池田先生が香港の音楽隊員を激励する(1991年1月)。“創価文化の旗手”である音楽隊は、世界各地で同志の心を鼓舞する

若き日の池田先生が音楽隊の結成を提案した折、先輩幹部は、こぞって反対した。ただ戸田先生だけが「大作がやるんだったら、やりたまえ」と理解し、励ました。1954年(昭和29年)5月6日、正式に音楽隊が発足。初の出動は、その3日後となった。

メンバーは16人。楽器は方々から借り集めた。当日は屋外での演奏だったにもかかわらず、雨。それでも隊員たちは“悪条件だからこそ絶対に負けられない”と闘志を燃やし、勇気の調べを奏でた。この日、池田先生も音楽隊の演奏に合わせて、雄渾の指揮を執った。その姿を戸田先生が見守った。この5月9日が、永遠の原点たる「音楽隊の日」となったのである。

池田先生が墨痕鮮やかに揮毫し、音楽隊に贈った書

池田先生はまもなく、費用を工面して楽器を購入し、音楽隊に贈っている。その後も折あるごとに励まし、広布の“楽雄”たちを、たゆみなく育んでいった。

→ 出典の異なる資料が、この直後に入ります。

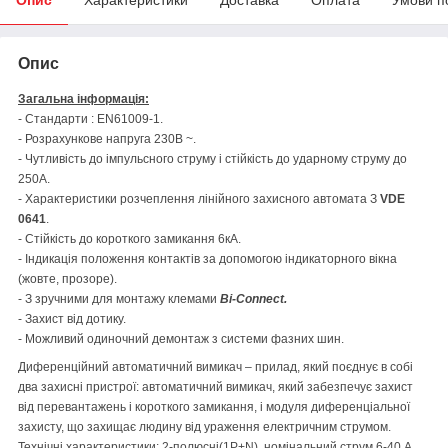
Опис
Загальна інформація:
- Стандарти : EN61009-1.
- Розрахункове напруга 230В ~.
- Чутливість до імпульсного струму і стійкість до ударному струму до
250А.
- Характеристики розчеплення лінійного захисного автомата З
VDE
0641
.
- Стійкість до короткого замикання 6кА.
- Індикація положення контактів за допомогою індикаторного вікна
(жовте, прозоре).
- З зручними для монтажу клемами
Bi-Connect.
- Захист від дотику.
- Можливий одиночний демонтаж з системи фазних шин.
Диференційний автоматичний вимикач – прилад, який поєднує в собі
два захисні пристрої: автоматичний вимикач, який забезпечує захист
від перевантажень і короткого замикання, і модуля диференціальної
захисту, що захищає людину від ураження електричним струмом.
Технічні характеристики: 2-полюсні(1P+N), номінальний струм 6-40 А,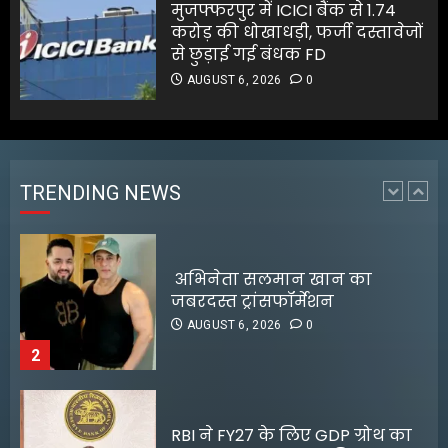
जलमग्न
मुजफ्फरपुर में ICICI बैंक से 1.74
AUGUST 6, 2026
0
करोड़ की धोखाधड़ी, फर्जी दस्तावेजों
1
से छुड़ाई गई बंधक FD
AUGUST 6, 2026
0
अभिनेता सलमान खान का
जबरदस्त ट्रांसफॉर्मेशन
AUGUST 6, 2026
0
TRENDING NEWS
2
RBI ने FY27 के लिए GDP ग्रोथ का
अनुमान बढ़ाकर 6.7% किया
AUGUST 6, 2026
0
3
ग्राहकों की मांग पर यामाहा ने फिर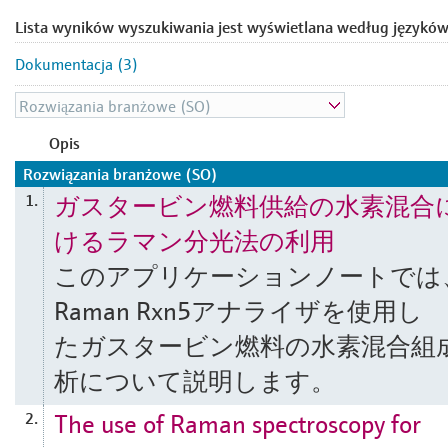
Lista wyników wyszukiwania jest wyświetlana według języków
Dokumentacja (3)
Opis
Rozwiązania branżowe (SO)
ガスタービン燃料供給の水素混合
1.
けるラマン分光法の利用
このアプリケーションノートでは
Raman Rxn5アナライザを使用し
たガスタービン燃料の水素混合組
析について説明します。
The use of Raman spectroscopy for
2.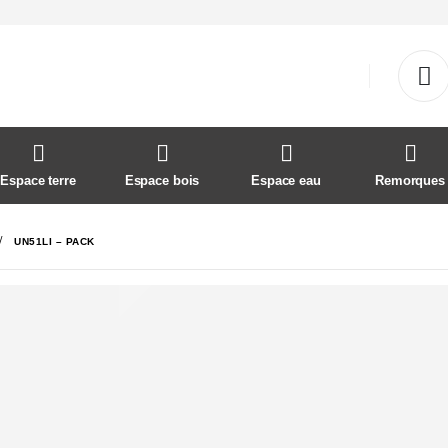
Espace terre
Espace bois
Espace eau
Remorques
UN51LI – PACK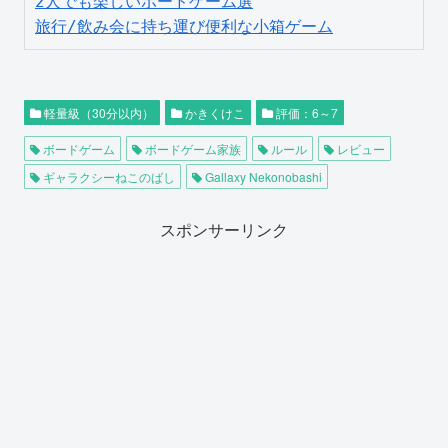
2人でも楽しいボードゲーム選
旅行/飲み会に持ち運び便利な小箱ゲーム
軽量級（30分以内）
かきくけこ
評価：6～7
ボードゲーム
ボードゲーム家族
ルール
レビュー
ギャラクシーねこのばし
Gallaxy Nekonobashi
スポンサーリンク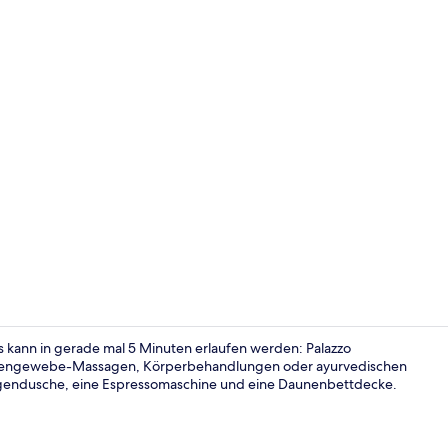
Classic-Stud
s kann in gerade mal 5 Minuten erlaufen werden: Palazzo
Tiefengewebe-Massagen, Körperbehandlungen oder ayurvedischen
gendusche, eine Espressomaschine und eine Daunenbettdecke.
Eingangsber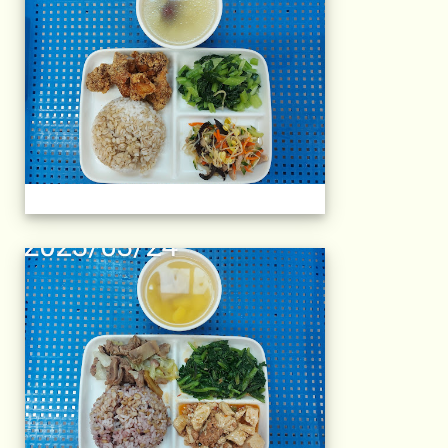
午餐擺盤 (上課日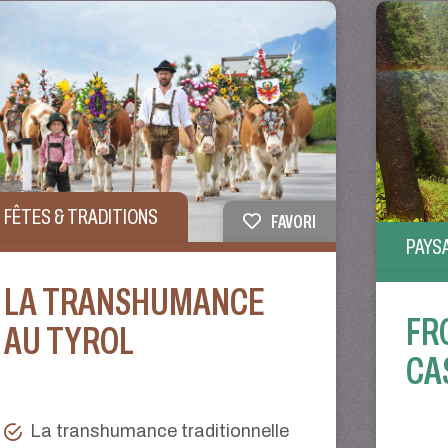
FÊTES & TRADITIONS
FAVORI
PAYS
LA TRANSHUMANCE
FR
AU TYROL
CA
La transhumance traditionnelle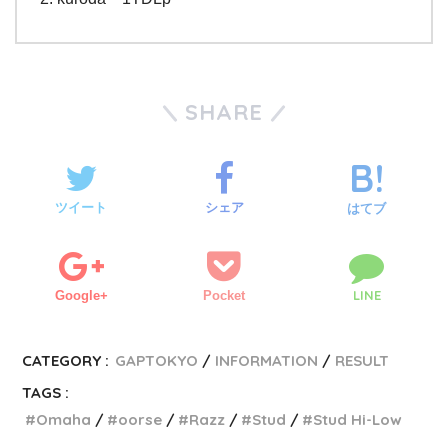
SHARE
ツイート
シェア
はてブ
LINE
Google+
Pocket
CATEGORY :
GAPTOKYO
INFORMATION
RESULT
TAGS :
Omaha
oorse
Razz
Stud
Stud Hi-Low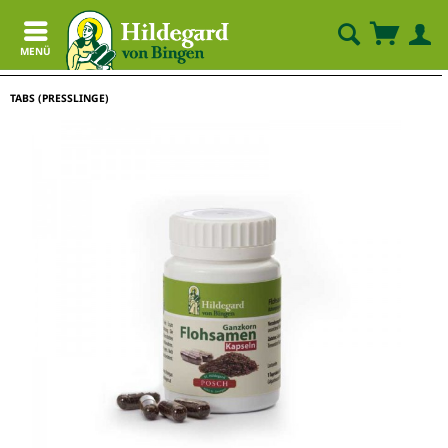
MENÜ
TABS (PRESSLINGE)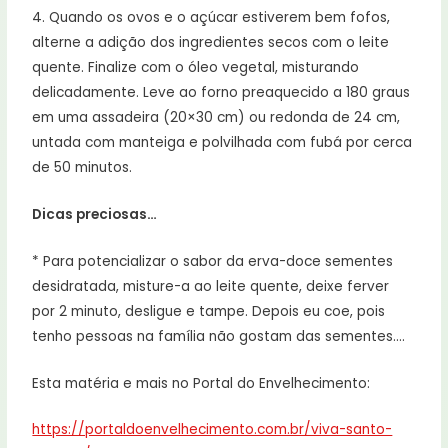
4. Quando os ovos e o açúcar estiverem bem fofos,
alterne a adição dos ingredientes secos com o leite
quente. Finalize com o óleo vegetal, misturando
delicadamente. Leve ao forno preaquecido a 180 graus
em uma assadeira (20×30 cm) ou redonda de 24 cm,
untada com manteiga e polvilhada com fubá por cerca
de 50 minutos.
Dicas preciosas…
* Para potencializar o sabor da erva-doce sementes
desidratada, misture-a ao leite quente, deixe ferver
por 2 minuto, desligue e tampe. Depois eu coe, pois
tenho pessoas na família não gostam das sementes….
Esta matéria e mais no Portal do Envelhecimento:
https://portaldoenvelhecimento.com.br/viva-santo-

隊員は、心と技を徹底して磨いた。そして、学会の会合で、地域の友好の集いで、人々の心を揺り動かす妙音を響かせながら、平和と文化の大行進を続けてきた。

全ての音楽隊員が心に刻む言葉が音楽隊訓。結成10周年の64年(同39年)に、池田先生が示した不滅の指針である。先生は叫んだ。「幾千万の、地涌の菩薩の士気を鼓舞し、苦しい同志に、悩める同志に、希望を与え、勇気を与える、音楽隊の使命を、全うしていただきたい」

師の“手作り”の音楽隊は今や日本のみならず世界30カ国・地域で活躍する。各地でパレードやコンサートに出演。大会に出場し、栄冠に輝く団体も多い。

従来の練習ができない現在、隊員はオンラインで励まし合い、合奏・合唱練習を行う。さらに“あらゆる人に希望を”と、動画投稿サイトに演奏を公開した。

音楽隊訓には、こうある。「新しき時代、新しき民衆は、必ずや新しき音楽を、新しき人を待望していることは、必然である」。前進の息吹を生み出す楽雄がいる限り、師弟の凱歌は轟き続ける。